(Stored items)
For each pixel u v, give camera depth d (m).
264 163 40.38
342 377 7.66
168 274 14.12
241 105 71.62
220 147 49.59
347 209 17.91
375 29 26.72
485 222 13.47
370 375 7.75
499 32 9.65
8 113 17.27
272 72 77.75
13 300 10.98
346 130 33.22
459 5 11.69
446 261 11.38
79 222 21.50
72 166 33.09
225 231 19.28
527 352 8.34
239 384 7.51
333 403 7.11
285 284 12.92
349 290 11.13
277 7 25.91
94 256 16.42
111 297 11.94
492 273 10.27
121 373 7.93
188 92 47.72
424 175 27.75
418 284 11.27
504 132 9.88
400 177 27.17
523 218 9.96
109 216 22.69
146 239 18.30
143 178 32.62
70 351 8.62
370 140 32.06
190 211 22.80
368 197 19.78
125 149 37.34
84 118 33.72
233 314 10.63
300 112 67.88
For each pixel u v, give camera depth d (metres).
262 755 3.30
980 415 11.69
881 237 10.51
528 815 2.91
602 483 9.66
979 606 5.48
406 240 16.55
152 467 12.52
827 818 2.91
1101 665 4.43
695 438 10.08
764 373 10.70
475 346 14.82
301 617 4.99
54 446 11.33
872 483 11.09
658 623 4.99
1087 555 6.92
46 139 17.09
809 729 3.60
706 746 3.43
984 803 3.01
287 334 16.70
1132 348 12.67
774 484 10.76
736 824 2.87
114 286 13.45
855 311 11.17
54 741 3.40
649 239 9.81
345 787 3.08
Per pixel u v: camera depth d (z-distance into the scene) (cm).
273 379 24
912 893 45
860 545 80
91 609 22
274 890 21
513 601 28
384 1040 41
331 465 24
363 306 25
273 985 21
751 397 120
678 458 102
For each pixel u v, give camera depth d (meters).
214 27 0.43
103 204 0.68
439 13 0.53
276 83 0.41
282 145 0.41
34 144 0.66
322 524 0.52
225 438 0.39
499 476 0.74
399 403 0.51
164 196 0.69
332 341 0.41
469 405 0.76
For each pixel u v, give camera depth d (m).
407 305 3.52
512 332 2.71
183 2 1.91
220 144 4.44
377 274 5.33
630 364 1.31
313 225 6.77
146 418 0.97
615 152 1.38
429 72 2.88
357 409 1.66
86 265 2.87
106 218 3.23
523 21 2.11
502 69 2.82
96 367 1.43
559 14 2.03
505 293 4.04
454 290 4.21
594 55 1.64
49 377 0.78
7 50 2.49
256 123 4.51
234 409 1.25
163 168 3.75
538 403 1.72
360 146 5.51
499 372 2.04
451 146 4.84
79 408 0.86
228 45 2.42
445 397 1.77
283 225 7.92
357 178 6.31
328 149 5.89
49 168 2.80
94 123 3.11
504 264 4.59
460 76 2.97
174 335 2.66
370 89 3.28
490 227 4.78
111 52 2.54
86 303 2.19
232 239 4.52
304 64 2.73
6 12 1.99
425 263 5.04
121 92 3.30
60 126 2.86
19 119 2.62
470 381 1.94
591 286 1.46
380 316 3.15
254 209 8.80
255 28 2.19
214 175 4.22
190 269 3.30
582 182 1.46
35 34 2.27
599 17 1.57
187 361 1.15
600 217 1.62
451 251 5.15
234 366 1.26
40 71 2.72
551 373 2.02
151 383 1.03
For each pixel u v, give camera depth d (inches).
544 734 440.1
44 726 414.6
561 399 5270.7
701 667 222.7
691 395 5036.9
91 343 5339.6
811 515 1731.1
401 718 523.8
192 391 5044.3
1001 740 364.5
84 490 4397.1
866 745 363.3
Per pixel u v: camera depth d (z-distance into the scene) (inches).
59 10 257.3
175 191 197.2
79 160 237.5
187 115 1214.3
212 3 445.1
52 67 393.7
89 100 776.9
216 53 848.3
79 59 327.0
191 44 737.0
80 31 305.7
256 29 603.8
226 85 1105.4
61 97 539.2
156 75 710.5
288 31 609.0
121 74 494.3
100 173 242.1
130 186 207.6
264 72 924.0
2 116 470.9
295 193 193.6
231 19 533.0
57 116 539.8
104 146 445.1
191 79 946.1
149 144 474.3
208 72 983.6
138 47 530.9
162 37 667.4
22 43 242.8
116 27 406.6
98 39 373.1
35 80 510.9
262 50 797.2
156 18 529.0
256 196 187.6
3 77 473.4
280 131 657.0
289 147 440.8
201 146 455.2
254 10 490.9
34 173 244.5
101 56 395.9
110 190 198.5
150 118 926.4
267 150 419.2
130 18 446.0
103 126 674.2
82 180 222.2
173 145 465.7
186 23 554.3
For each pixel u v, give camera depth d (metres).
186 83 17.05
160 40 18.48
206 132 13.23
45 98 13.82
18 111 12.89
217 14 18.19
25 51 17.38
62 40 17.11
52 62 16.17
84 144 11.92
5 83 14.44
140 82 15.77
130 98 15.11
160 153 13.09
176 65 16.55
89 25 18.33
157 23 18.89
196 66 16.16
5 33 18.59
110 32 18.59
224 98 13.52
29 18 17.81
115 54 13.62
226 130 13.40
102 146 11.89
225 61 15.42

→ **WHAT IS BEING ASKED**:
Which lines above hold the string "into"? Please copy all of them.

→ **PROBLEM SOLUTION**:
Per pixel u v: camera depth d (z-distance into the scene) (cm).
Per pixel u v: camera depth d (z-distance into the scene) (inches).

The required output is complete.